Sunday, May 15, 2011

(Win)Unit Test Native Code

Came across a tool called WinUnit, from Microsoft, for unit testing native (unmanaged) C/C++ code on windows through an article "Simplified Unit Testing for Native C++ Applications" by Maria Blees.

Introduction
As per CodePlex, WinUnit is:
.NET languages have great unit testing tools such as NUnit or MSTest, but native C/C++ developers have fewer and less convenient options. WinUnit is a project that brings NUnit-like testability directly to native code. With WinUnit, you focus on just your test code and WinUnit takes care of the rest. It comes with a complete library that makes creating tests simple, and a runner program to run them.
WinUnit Vs BOOST Vs CPPUnit
BOOST.Test and CPPUnit were couple of other widely known/used tools. There are lot other existed but WinUnit was picked among all, with one main reason - No test runner to be implemented. One can focus only on writing tests without bothering about the test runner and that reduces (considerable) coding effort too.

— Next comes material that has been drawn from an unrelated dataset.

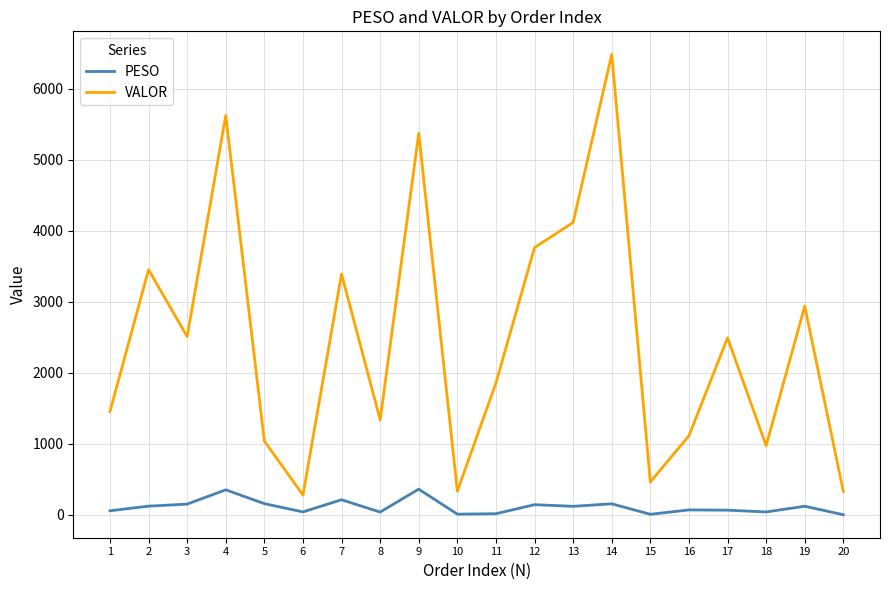

List the series in order of their peak value, highest first.

VALOR, PESO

Some of the advantages in using WinUnit are:
  • Writing Tests and running them are made easy.
  • Integration with Visual Studio is easy and includes macros to setup your projects to use WinUnit. Also, to run tests.
  • No separate test runner is required comparing with other BOOST.Test/CPPUnit tools.
  • Also, code coverage statistics (% or Count of lines covered or not covered) can be generated easily as if NUnit/MSTest does in .Net Applications.
Downloads
Binaries and Samples are @ http://winunit.codeplex.com/
Source is @ http://msdn.microsoft.com/en-us/magazine/cc164218.aspx

Friday, May 6, 2011

Order of Installation

On my machine, While TFS (Team Foundation Server) items are being accessed (in the sense, clicking on any work item to view it's details), The VS 2008 Team Explorer is showing the below error:  
Could not load type 'Microsoft.TeamFoundation.WorkItemTracking.Client.WorkItemTypeDeniedOrNotExistException' from assembly 'Microsoft.TeamFoundation.WorkItemTracking.Client, Version =9.0.0.0, Culture=neutral, PublicKeyToken=b03f5f7f11d50a3a'.
Seems that the order of the installation that I did was wrong - Installed VS 2008 SP1 before Team Explorer and should actually be other way round. Re-installing the VS 2008 SP1 in such cases, shall resolve the issue.

Order of installation must always be - Visual Studio 2008 > Team Explorer > Visual Studio 2008 SP1.